Exercise input:
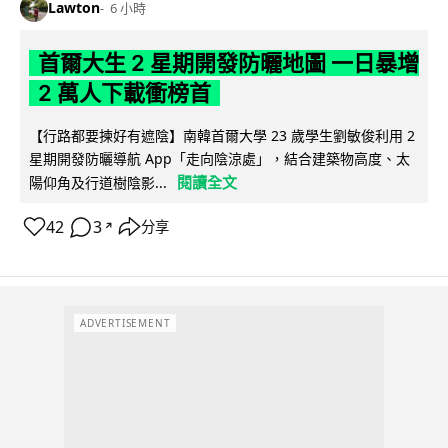
Lawton
6 小時
首爾大生 2 星期開發防曬地圖 一日暴增
2 萬人下載衝榜首
【行路都要揀好有遮陰】南韓首爾大學 23 歲學生劉敏俊利用 2
星期開發防曬導航 App「走向陰涼處」，結合建築物高度、太
閱讀全文
陽仰角及行道樹陰影...
42
3
分享
↗
ADVERTISEMENT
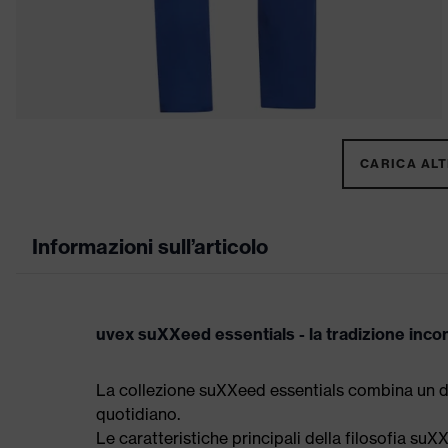
CARICA ALTR
Informazioni sull’articolo
uvex suXXeed essentials - la tradizione inco
La collezione suXXeed essentials combina un d
quotidiano.
Le caratteristiche principali della filosofia suX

Prompt: Write out all of the lines above again with "ADVERTISEMENT" replaced by "SPONSORED" and nothing else changed. Leave the pictures out.

Solution for this exercise:
Lawton
6 小時
首爾大生 2 星期開發防曬地圖 一日暴增
2 萬人下載衝榜首
【行路都要揀好有遮陰】南韓首爾大學 23 歲學生劉敏俊利用 2
星期開發防曬導航 App「走向陰涼處」，結合建築物高度、太
閱讀全文
陽仰角及行道樹陰影...
42
3
分享
↗
SPONSORED
CARICA ALTR
Informazioni sull’articolo
uvex suXXeed essentials - la tradizione inco
La collezione suXXeed essentials combina un d
quotidiano.
Le caratteristiche principali della filosofia suX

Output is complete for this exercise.